The newly published peer-reviewed study, "Side-chain Fluorotelomer based Polymers in Children Car Seats" was published in the journal Environmental Pollution with our partners at Indiana University and University of Notre Dame. Highlights of the study include:
- Half of the tested car seats (purchased in 2018) had PFAS-treated fabrics. The fabrics were treated with fluorotelomer-based polymers, a type of PFAS.
- PFAS chemicals may migrate from fabric into sweat. Exposing the fabric samples to synthetic sweat caused PFAS chemicals to migrate, suggesting a potential dermal route of exposure.

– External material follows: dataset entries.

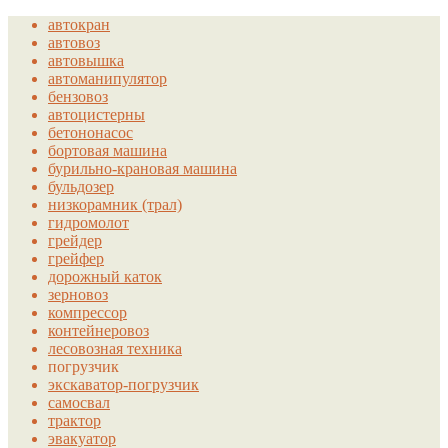
автокран
автовоз
автовышка
автоманипулятор
бензовоз
автоцистерны
бетононасос
бортовая машина
бурильно-крановая машина
бульдозер
низкорамник (трал)
гидромолот
грейдер
грейфер
дорожный каток
зерновоз
компрессор
контейнеровоз
лесовозная техника
погрузчик
экскаватор-погрузчик
самосвал
трактор
эвакуатор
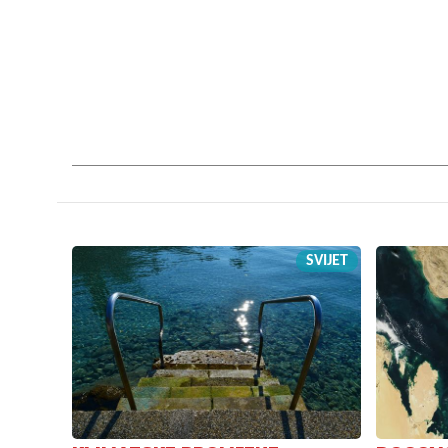
SVIJET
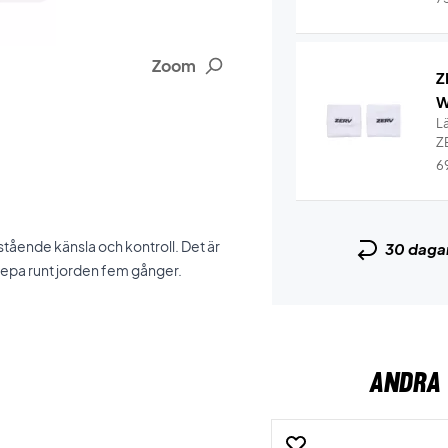
Zoom
Z
W
L
Z
6
tående känsla och kontroll. Det är
30 daga
svepa runt jorden fem gånger.
ANDRA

- UV light may cause a breakdown of fluorotelomer-based polymers, leading to concerns about sunlight. After exposure to UV light, the seat fabrics showed significant increases in levels of two PFAS chemicals. Breakdown due to UV light is a particular concern because child car seats may be frequently exposed to sunlight.
- Degradation of PFAS polymers on other types of fabrics and apparel could contribute to contamination of the environment. Fluorotelomer-based PFAS polymers are produced in large volumes worldwide.
- Further research is needed to understand and quantify dermal exposures.